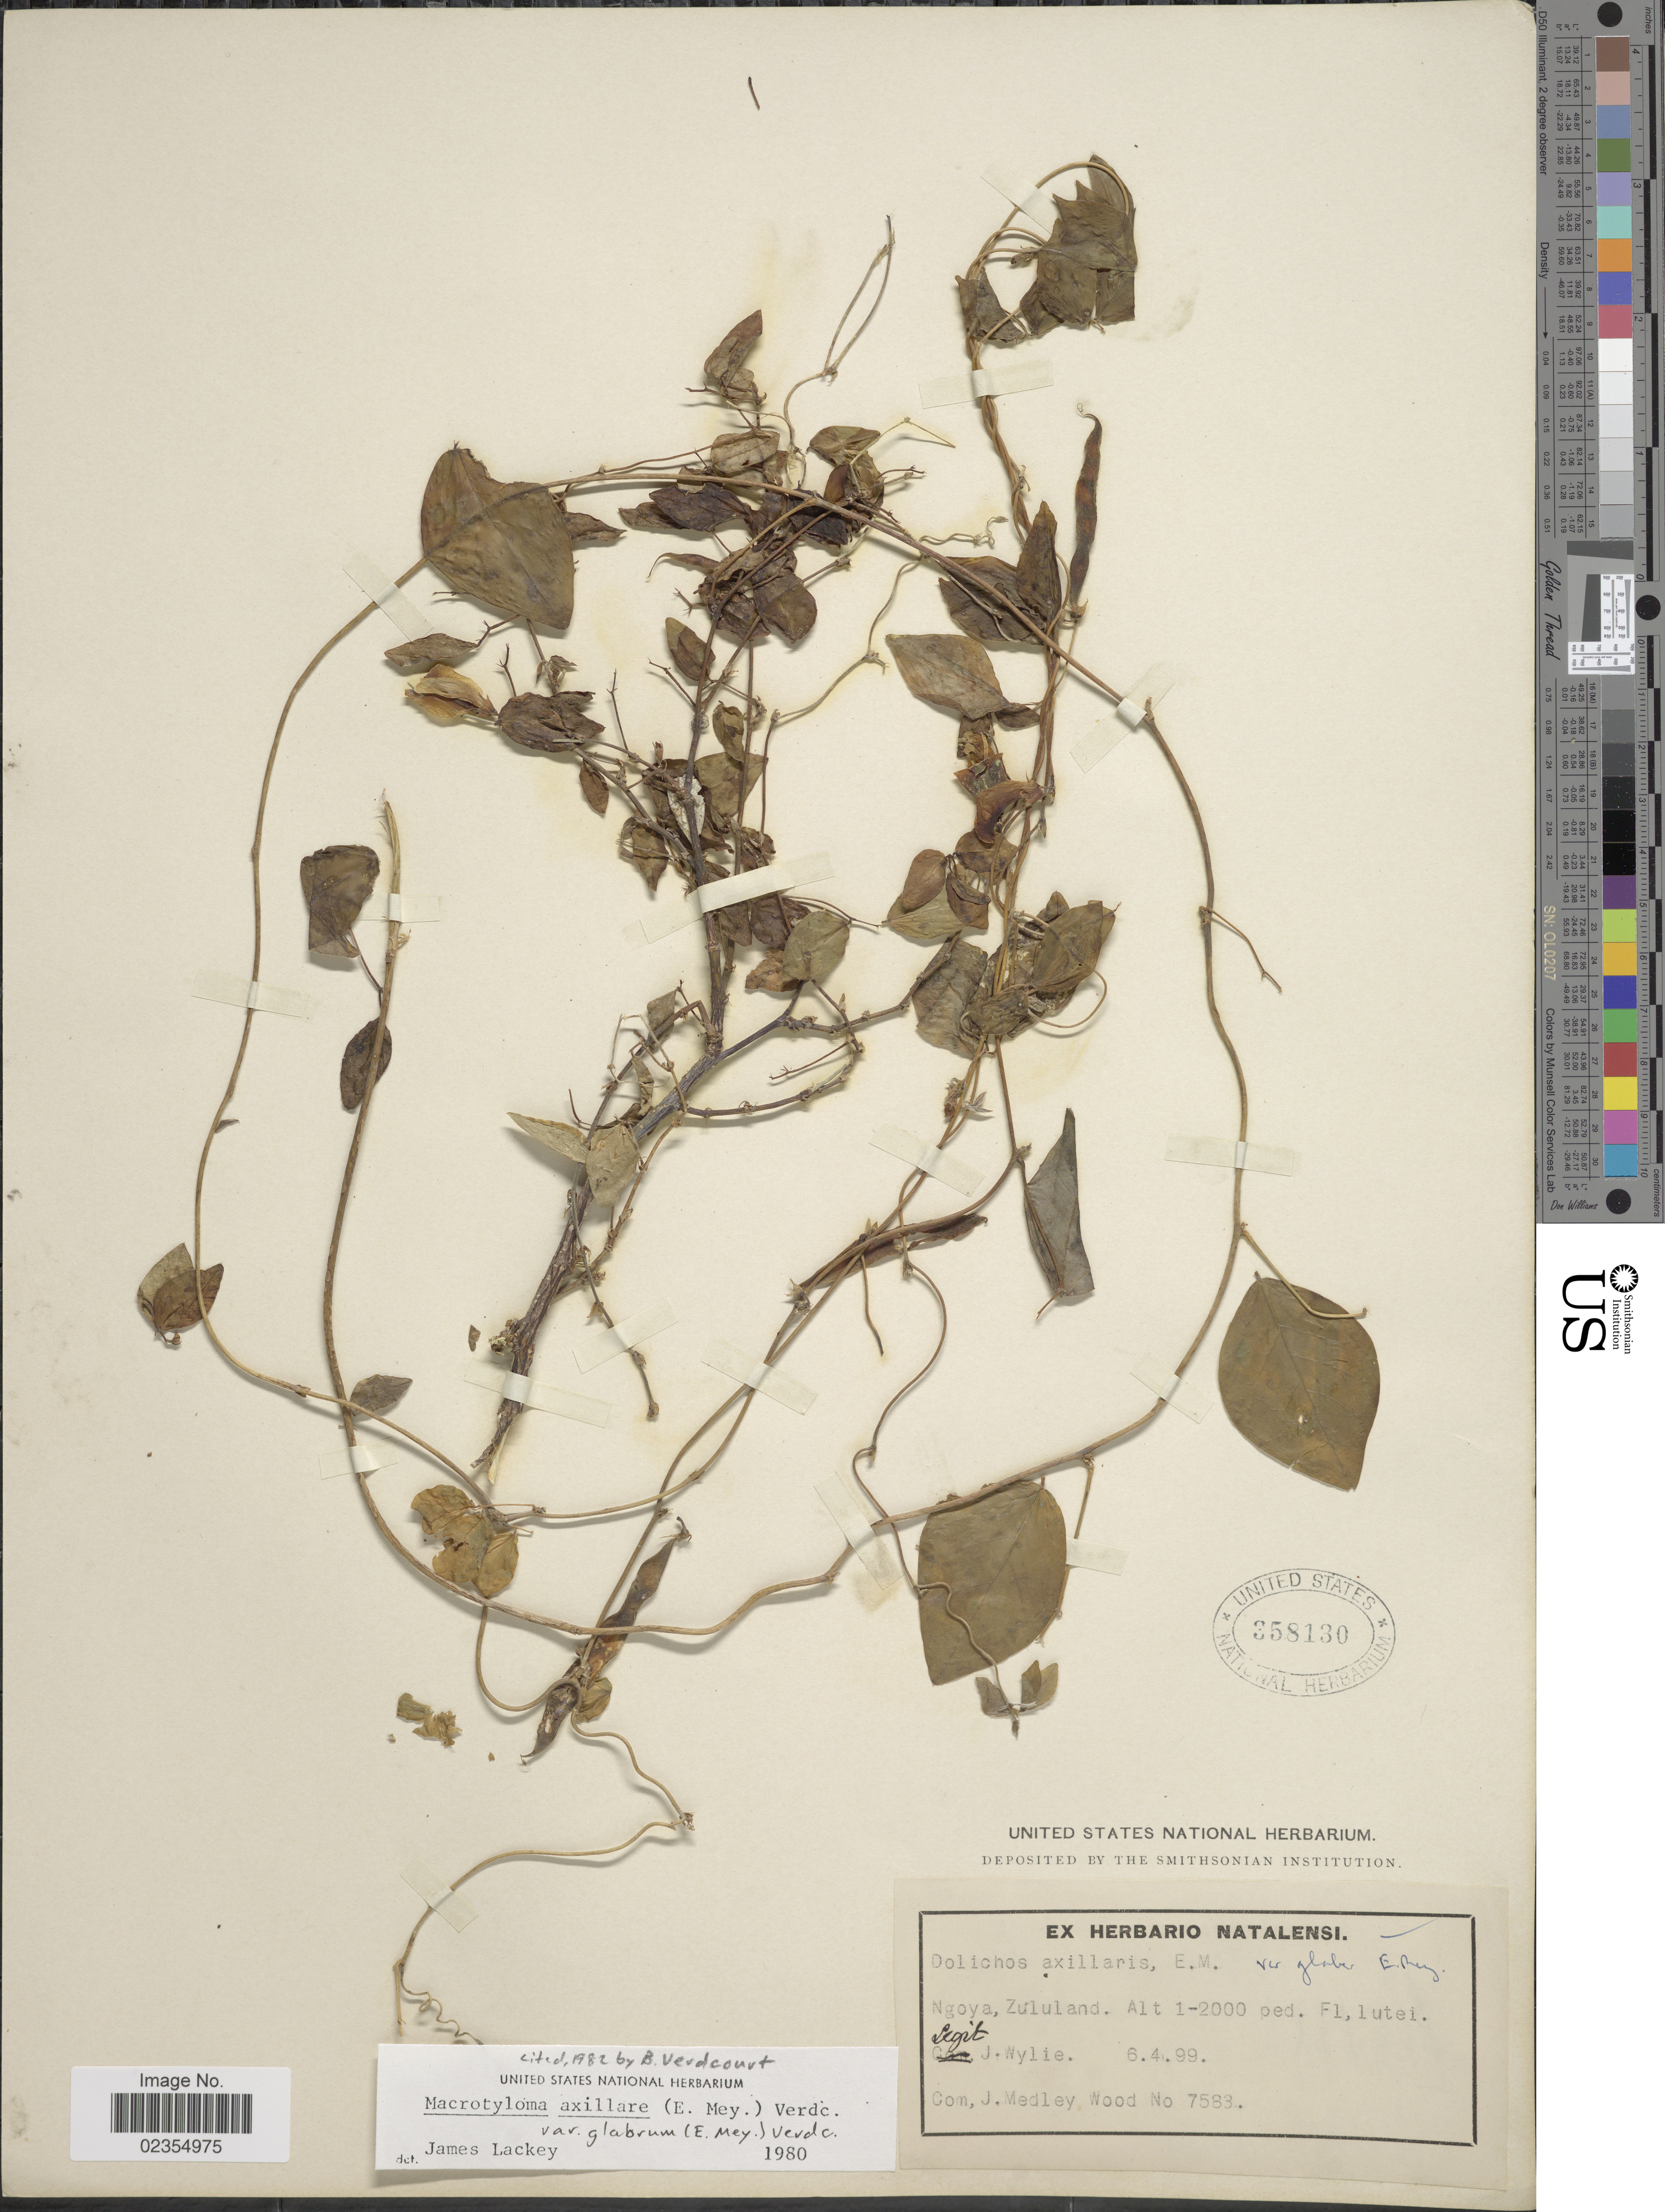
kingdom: Plantae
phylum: Tracheophyta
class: Magnoliopsida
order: Fabales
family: Fabaceae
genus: Macrotyloma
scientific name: Macrotyloma axillare var. glabrum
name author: (E. Mey.) Verdc.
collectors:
★ ★ ★ ★
### [Set problem]
Please arrange every line of the material above as a Markdown table with the columns Row and Line, numbering the rows and leaving out blank lines and pictures.

### [Reply to the exercise]
| Row | Line |
|---|---|
| 1 | kingdom: Plantae |
| 2 | phylum: Tracheophyta |
| 3 | class: Magnoliopsida |
| 4 | order: Fabales |
| 5 | family: Fabaceae |
| 6 | genus: Macrotyloma |
| 7 | scientific name: Macrotyloma axillare var. glabrum |
| 8 | name author: (E. Mey.) Verdc. |
| 9 | collectors: |